Removing it will inevitably cause serious collateral-damage to the speech.
[before-after]
The raw audio also suffers from clipping.

I would re-record away from fans, e.g. via a smartphone in a car/garage/bedroom.
https://www.youtube.com/@BoothJunkie/search?query=booth%20improvised

I can’t listen because I’m at work.

Does compression actually help? A threshold of -30dB seems “drastic” to me. Don’t use compression if it doesn’t help. :wink:

Normalization is a linear volume adjustment. It doesn’t affect the sound character/quality. It’s sometimes a good idea to Normalize or Amplify for “maximized” 0dB peaks as the last step. (ACX has an “odd” requirement of -3dB or lower, but that’s only for audio books.)

Again… this is without listening…
Boosting the highs with treble boost or with the Graphic EQ effect can bring-out the “T” & “S” sounds, which sometimes helps with intelligibility. (It will also boost background hiss.)

Some (some more?) clipping (distortion) can add “grit” and bring-up the loudness or “intensity”. Normalize or Amplify for 0dB peaks first to get a “starting point”. The run the Limiter effect.

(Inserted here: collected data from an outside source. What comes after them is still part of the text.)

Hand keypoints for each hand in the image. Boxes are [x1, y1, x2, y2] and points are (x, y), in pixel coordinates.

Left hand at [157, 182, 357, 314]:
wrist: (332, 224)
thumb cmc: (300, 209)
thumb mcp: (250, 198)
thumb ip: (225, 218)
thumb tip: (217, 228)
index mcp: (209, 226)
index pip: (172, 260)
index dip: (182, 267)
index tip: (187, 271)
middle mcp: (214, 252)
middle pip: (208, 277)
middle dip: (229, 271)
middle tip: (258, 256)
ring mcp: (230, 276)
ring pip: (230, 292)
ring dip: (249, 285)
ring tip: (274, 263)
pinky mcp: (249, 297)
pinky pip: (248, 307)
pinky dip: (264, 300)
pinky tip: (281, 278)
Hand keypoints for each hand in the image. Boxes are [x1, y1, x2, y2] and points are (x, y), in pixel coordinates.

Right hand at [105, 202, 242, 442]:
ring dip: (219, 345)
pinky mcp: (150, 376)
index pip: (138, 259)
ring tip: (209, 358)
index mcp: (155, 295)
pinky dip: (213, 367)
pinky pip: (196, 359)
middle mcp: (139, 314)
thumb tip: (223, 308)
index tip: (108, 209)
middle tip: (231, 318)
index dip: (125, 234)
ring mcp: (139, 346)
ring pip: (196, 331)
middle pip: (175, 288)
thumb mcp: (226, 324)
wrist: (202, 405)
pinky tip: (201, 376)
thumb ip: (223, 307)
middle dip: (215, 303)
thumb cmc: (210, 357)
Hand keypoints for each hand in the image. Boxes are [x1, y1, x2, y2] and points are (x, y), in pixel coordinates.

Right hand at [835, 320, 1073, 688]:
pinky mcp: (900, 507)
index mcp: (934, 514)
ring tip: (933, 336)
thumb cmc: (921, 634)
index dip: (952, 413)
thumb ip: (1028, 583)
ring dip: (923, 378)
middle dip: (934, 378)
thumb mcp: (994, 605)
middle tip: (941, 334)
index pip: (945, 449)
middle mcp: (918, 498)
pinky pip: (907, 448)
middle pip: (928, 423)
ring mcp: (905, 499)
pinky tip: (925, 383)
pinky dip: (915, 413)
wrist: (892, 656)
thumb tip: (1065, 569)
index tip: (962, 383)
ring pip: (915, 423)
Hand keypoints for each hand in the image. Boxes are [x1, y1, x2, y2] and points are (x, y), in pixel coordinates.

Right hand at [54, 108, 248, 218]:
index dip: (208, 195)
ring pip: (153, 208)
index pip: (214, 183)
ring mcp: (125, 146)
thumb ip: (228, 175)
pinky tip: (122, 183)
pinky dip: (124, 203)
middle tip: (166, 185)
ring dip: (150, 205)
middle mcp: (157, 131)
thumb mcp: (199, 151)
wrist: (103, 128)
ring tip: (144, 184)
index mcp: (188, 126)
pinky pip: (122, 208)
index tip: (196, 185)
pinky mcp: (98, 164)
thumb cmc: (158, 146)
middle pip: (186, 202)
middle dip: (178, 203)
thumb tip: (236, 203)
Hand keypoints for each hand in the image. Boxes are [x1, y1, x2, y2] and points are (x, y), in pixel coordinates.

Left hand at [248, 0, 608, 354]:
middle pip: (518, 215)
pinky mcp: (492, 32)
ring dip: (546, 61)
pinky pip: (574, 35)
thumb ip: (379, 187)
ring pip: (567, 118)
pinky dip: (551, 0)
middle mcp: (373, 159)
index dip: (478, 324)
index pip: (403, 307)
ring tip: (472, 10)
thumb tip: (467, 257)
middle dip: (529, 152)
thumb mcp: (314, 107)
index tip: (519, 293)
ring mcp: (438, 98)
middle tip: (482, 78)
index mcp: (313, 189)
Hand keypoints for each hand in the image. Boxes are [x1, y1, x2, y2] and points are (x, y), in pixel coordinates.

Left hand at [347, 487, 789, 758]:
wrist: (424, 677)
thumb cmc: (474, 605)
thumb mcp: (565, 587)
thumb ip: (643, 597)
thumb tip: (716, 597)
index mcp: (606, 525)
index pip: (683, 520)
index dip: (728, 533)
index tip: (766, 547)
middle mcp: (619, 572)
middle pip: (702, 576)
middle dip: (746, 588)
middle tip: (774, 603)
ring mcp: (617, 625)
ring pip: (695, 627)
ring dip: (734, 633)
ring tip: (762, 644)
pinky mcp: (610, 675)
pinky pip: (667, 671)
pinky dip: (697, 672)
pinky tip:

Set it to Hard Clip with Make-up Gain. Try limiting to -6dB, and if you want more run it again.

(Note that if you run it a 2nd time without Make-up Gain, nothing will happen because it’s already limited to -6dB.)

If you just want to make it “louder” overall without adding distortion you can try the Limiter set to Hard Limit (Again with Make-up-Gain). Limiting is a kind fast dynamic compression.